The Faragher/Ellerth affirmative defense is familiar to most employment law practitioners. This defense, available to employers defending harassment/hostile work environment cases where no tangible employment action was taken against the plaintiff, comprises two necessary elements: (a) that the employer exercised reasonable care to prevent and correct promptly any sexually harassing behavior, and (b) that the plaintiff employee unreasonably failed to take advantage of any preventive or corrective opportunities provided by the employer or to avoid harm otherwise. Generally, employers have had success invoking Faragher/Ellerth and dismissing cases simply by showing that it had an adequate anti-harassment policy with procedures and mechanisms for resolving harassment complaints of which the plaintiff was aware and, notwithstanding, the plaintiff failed to fully utilize those avenues for relief set forth in the policy.
Recently, the Second Circuit in Gorzynski v. Jetblue Airways Corp., 596 F.3d 93 (2d Cir. 2010) addressed application of the Faragher/Ellerth defense where the supervisor/alleged harasser was the only person to whom the allegedly harassed employee complained. Jetblue argued that it was entitled to summary judgment under Faragher/Ellerth because its policies contained alternative avenues through which plaintiff could have effectively remedied the alleged harassment, namely, by complaining to Jetblue’s human resources or to other members of management other than her supervisor/ alleged harasser. Thus, Jetblue argued, Plaintiff’s election to complain only to her immediate supervisor, the very person who was allegedly harassing her, was an unreasonable failure to fully avail herself of the company’s anti-harassment policies.
Under the facts of Gorzynski, the Second Circuit found that issues of fact existed as to whether the alternative channels were “ineffective or even threatening”, and thus declined to rule as a matter of law that it was unreasonable for the plaintiff to complain only to the alleged harasser. Specifically, the Court found issues of fact as to whether another manager was receptive to receiving harassment complaints from employees, based on evidence that the manager previously admonished or intimidated employees who complained. Similarly, the Court found issues of fact as to whether Jetblue’s human resources department was a viable channel when there was evidence that one of plaintiff’s co-workers was suspended within days of making a complaint about the same alleged harasser. Under these unique facts, the Court determined that “several of the listed channels appeared to be ineffective or even threatening,” and thus held that “a fact question exists as to whether it was reasonable for Gorzynski to believe that any other avenues would be similarly futile.”

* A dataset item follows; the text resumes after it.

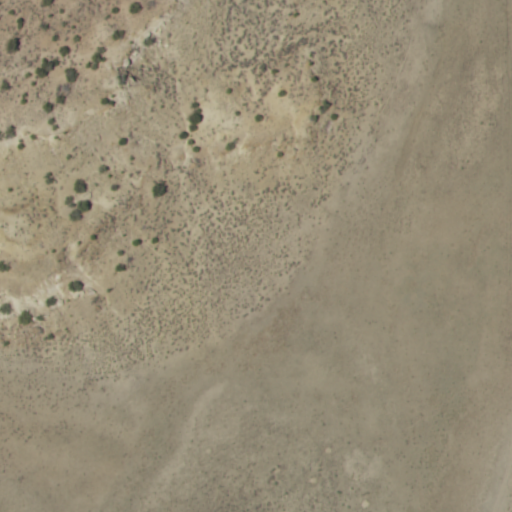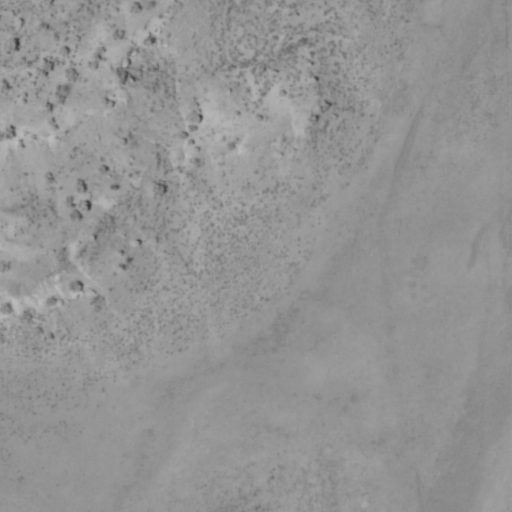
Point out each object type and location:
road: (391, 257)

Under the Second Circuit’s analysis, whether a plaintiff’s election to not pursue other avenues provided in the employer’s sexual harassment policy is “unreasonable a matter of law” will likely depend on an examination of the facts and circumstances of each case. For example, eschewing alternate avenues and complaining only to the harasser may be unreasonable where the facts demonstrate “as a realistic and practical matter, there are other channels that are adequately indicated and are accessible and open” to plaintiff, and such avenues could have been effective at remedying the harassment. In this framework, however, an employer will still prevail on its Faragher/Ellerth defense as a matter of law where the plaintiff has failed to adequately set forth reasons why it was reasonable to refrain from complaining to those other than the harasser, who were listed as available as receiving complaints.

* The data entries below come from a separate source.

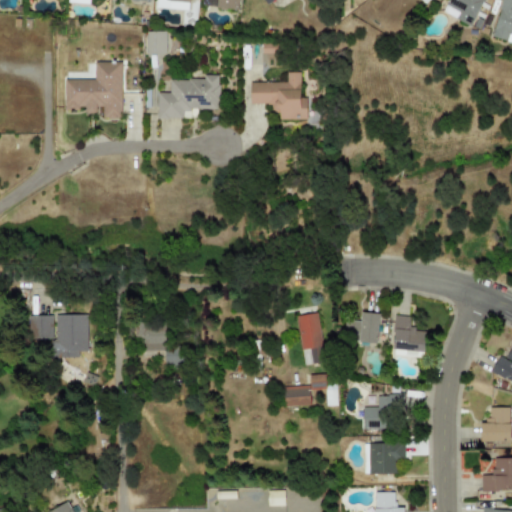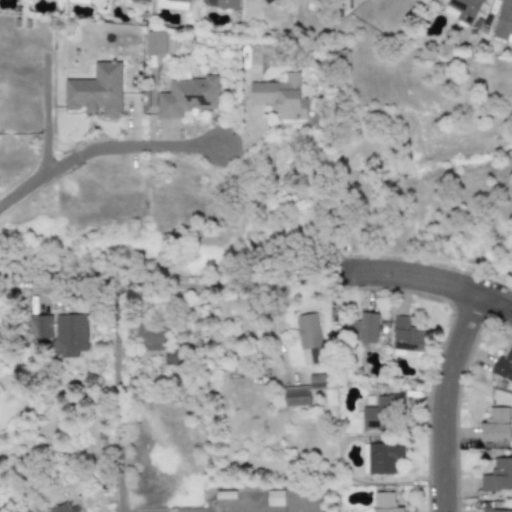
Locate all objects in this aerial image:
building: (266, 1)
building: (423, 1)
building: (226, 4)
building: (462, 10)
building: (462, 10)
building: (503, 20)
building: (503, 20)
building: (155, 42)
building: (156, 43)
building: (96, 91)
building: (96, 91)
building: (188, 96)
building: (280, 96)
building: (281, 96)
building: (188, 97)
road: (46, 107)
road: (103, 152)
road: (411, 274)
road: (58, 280)
road: (494, 299)
building: (39, 327)
building: (39, 327)
building: (361, 328)
building: (362, 329)
building: (308, 331)
building: (308, 332)
building: (68, 335)
building: (69, 336)
building: (149, 336)
building: (150, 336)
building: (406, 337)
building: (406, 337)
building: (504, 366)
building: (504, 366)
building: (316, 381)
building: (316, 382)
road: (118, 395)
building: (295, 395)
building: (295, 396)
road: (443, 399)
building: (382, 411)
building: (383, 412)
building: (494, 425)
building: (495, 425)
building: (381, 457)
building: (381, 457)
building: (498, 475)
building: (498, 476)
building: (274, 498)
building: (274, 498)
building: (384, 502)
building: (384, 503)
building: (60, 508)
building: (61, 508)
road: (260, 508)
building: (495, 510)
building: (496, 510)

Faragher/Ellerth remains a crucial litigation defense for employers. However, Gorzynski demonstrates the limits of that defense when the plaintiff is able to show that the company’s policies afforded her with complaint outlets that were ineffective or futile. While the holding in Gorzynski turned on specific facts in that case, the case presents a stark reminder that anti-harassment policies should ensure multiple, practical, and viable complaint channels and outlets of which employees may avail themselves without fear of intimidation or retaliation. In addition, managers occupying those important positions designated to receive and resolve such complaints should be trained on the company’s anti-harassment and equal opportunity standards, and the importance of being receptive and non-retaliatory.

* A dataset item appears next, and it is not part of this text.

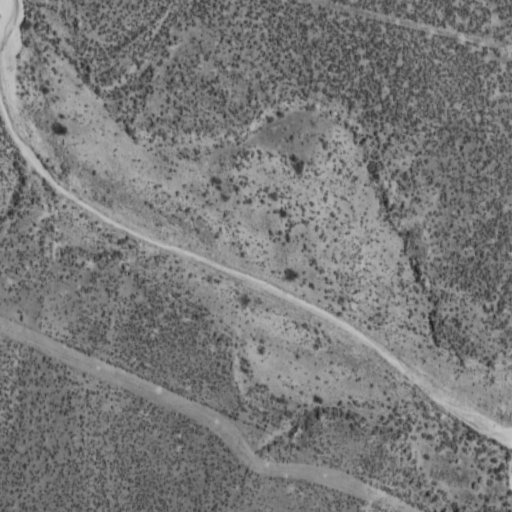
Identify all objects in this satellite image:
road: (92, 82)
river: (273, 194)
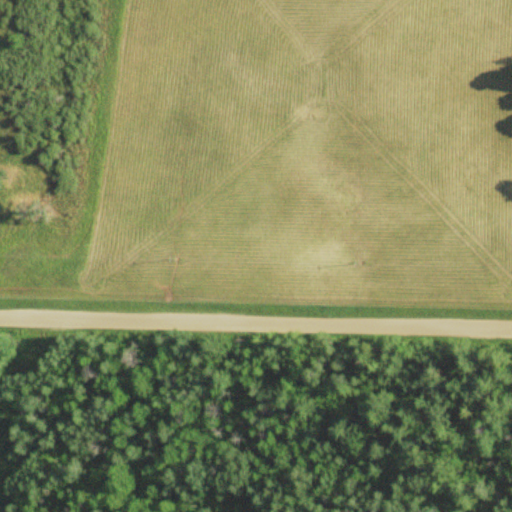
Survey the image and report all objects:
road: (256, 320)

**Note** The New York Court of Appeals, New York's highest state court, held on May 6, 2010 specifically that the Faragher/Ellerth defense is not available to defeat harassment claims under the New York City Human Rights Law. Instead, Faragher/Ellerth evidence is relevant to mitigation of civil penalties and punitive damages under that statute. See Zakrzewska v. The New School, 2010 NY Slip Op 03796 (May 6, 2010).